Saturday, March 28, 2009

Fencing

When we moved to Escalante I put up a field fence mostly to keep out the dogs. It wasn't deer proof, but we theorized that it served as a deer deterrent. I mean, why jump it when you can walk next door and eat those trees instead? We didn't avoid all depredation, though, and I even bought some panther piss once to try keeping them off a miserable little ponderosa that I was trying to grow. Likewise, the Homestead came without fencing. It also came with a deer trail through it. When we moved in, the previous owner had left some rotting autumn pumpkins on the porch. The deer ate every scrap of those. Now we are trying to get the orchard in shape and we will start the garden shortly, so what are we going to do about the deer? Um . . . a fence? I'm going to make this one taller, but I don't have the resources to make it deer proof. What I do have is the mother of all corners. I cut a five inch locust out of the side yard because it was growing into the power line. It was so heavy I could only lift one end at a time.
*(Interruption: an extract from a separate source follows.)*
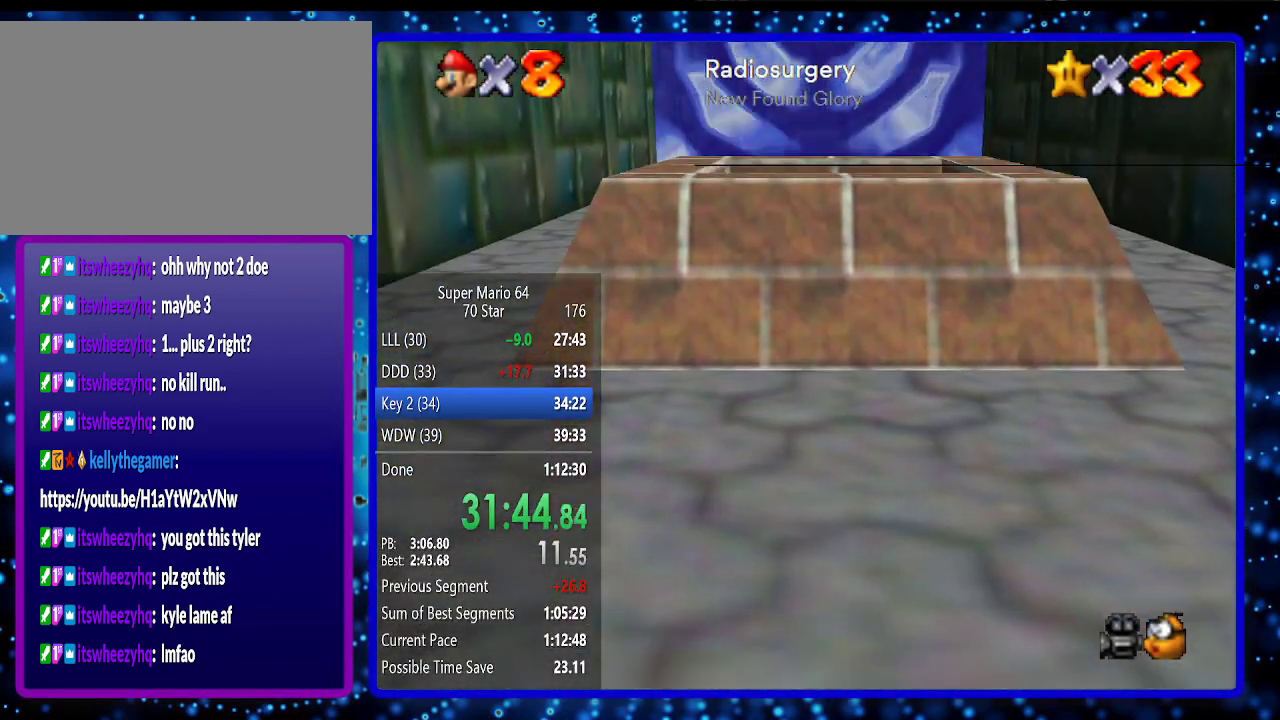
{"buttons": [], "left_stick": "center", "events": []}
But once I got it into place and poured a bag of cement down the hole, I had what I wanted: A fence post to last through all eternity.

2 comments:

  1. Try spreading the by-product of your personal shearing around the fence line, I've heard that will keep deer away. Well, okay I saw it in a movie, The Rookie, I think.

    ReplyDelete
  2. Your in law's tried that with dog hair....I think you would be better off to fence it all in and then get a dog (dirty, smell, oh-so-hairy, and deer repellent).